++++ Available records ++++
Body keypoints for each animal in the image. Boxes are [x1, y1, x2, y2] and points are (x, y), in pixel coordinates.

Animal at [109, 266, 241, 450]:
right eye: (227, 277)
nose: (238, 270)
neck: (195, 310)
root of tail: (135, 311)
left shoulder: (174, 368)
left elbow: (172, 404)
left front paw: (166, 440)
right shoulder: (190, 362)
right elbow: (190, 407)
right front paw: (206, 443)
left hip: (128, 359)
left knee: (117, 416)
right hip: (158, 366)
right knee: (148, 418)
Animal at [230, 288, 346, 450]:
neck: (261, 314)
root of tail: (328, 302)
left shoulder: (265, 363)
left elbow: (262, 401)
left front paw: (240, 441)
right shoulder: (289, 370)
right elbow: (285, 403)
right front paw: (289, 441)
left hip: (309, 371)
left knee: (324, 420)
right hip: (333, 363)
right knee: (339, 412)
++++
++++ Available records ++++
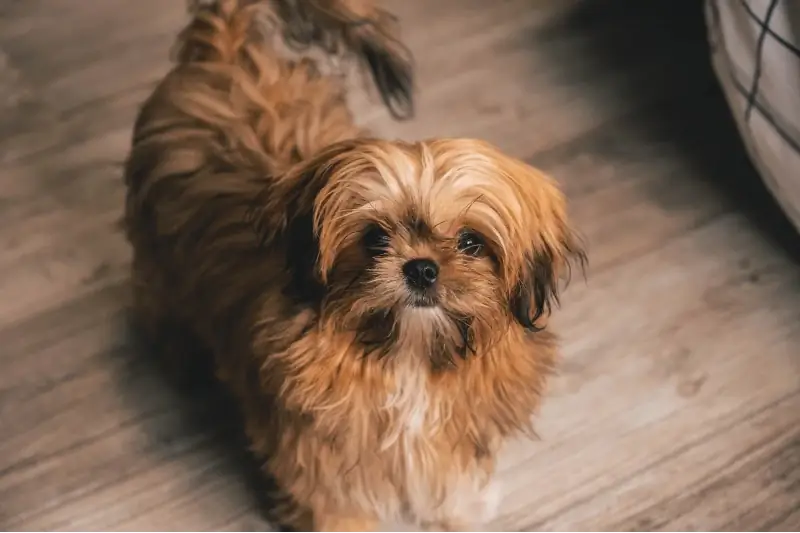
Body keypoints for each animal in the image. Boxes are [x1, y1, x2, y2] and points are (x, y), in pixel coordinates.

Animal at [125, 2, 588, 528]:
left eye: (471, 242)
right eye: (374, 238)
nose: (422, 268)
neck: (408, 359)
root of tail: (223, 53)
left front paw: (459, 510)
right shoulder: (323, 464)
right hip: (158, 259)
++++
++++ Available records ++++
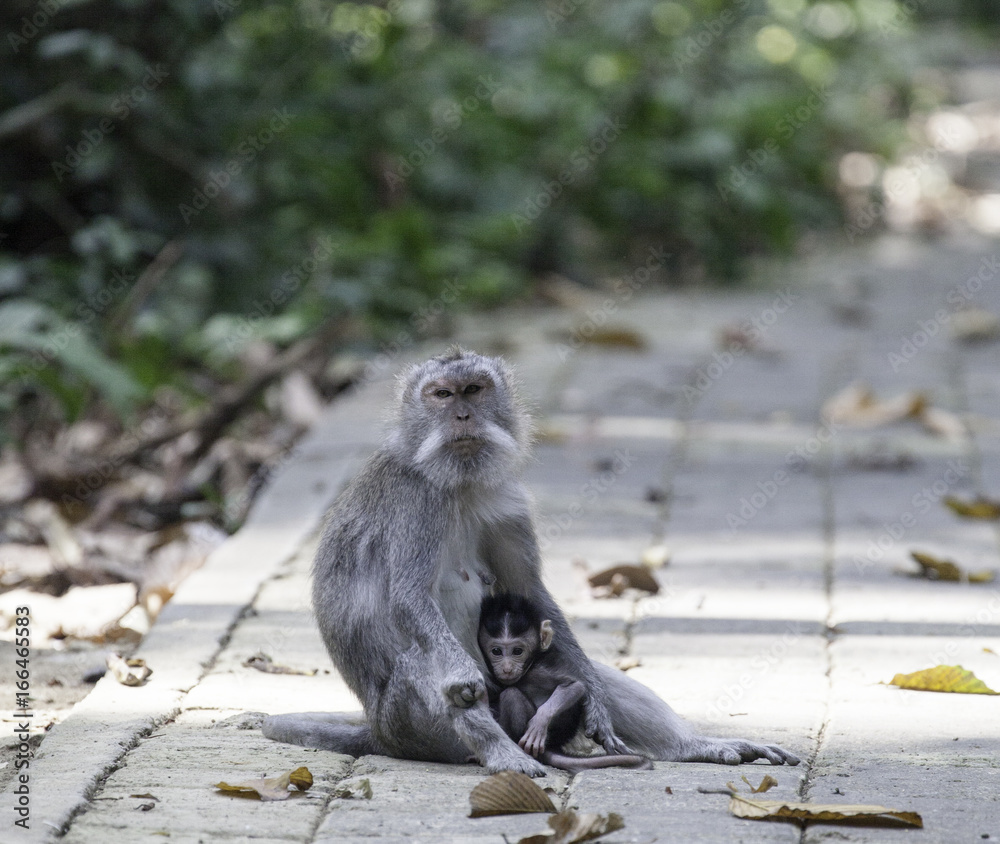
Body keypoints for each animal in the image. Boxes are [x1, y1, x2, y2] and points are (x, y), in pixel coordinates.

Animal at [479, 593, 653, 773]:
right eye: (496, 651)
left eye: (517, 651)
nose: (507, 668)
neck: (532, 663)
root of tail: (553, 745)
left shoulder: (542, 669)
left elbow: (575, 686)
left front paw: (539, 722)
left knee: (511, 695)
++++
**What is expected**
From the entries above, copy every line where the word "shoulder" shows up.

**Answer area**
left shoulder: (174, 368)
right shoulder: (190, 362)
left shoulder: (265, 363)
right shoulder: (289, 370)
right shoulder: (323, 464)
left shoulder: (542, 669)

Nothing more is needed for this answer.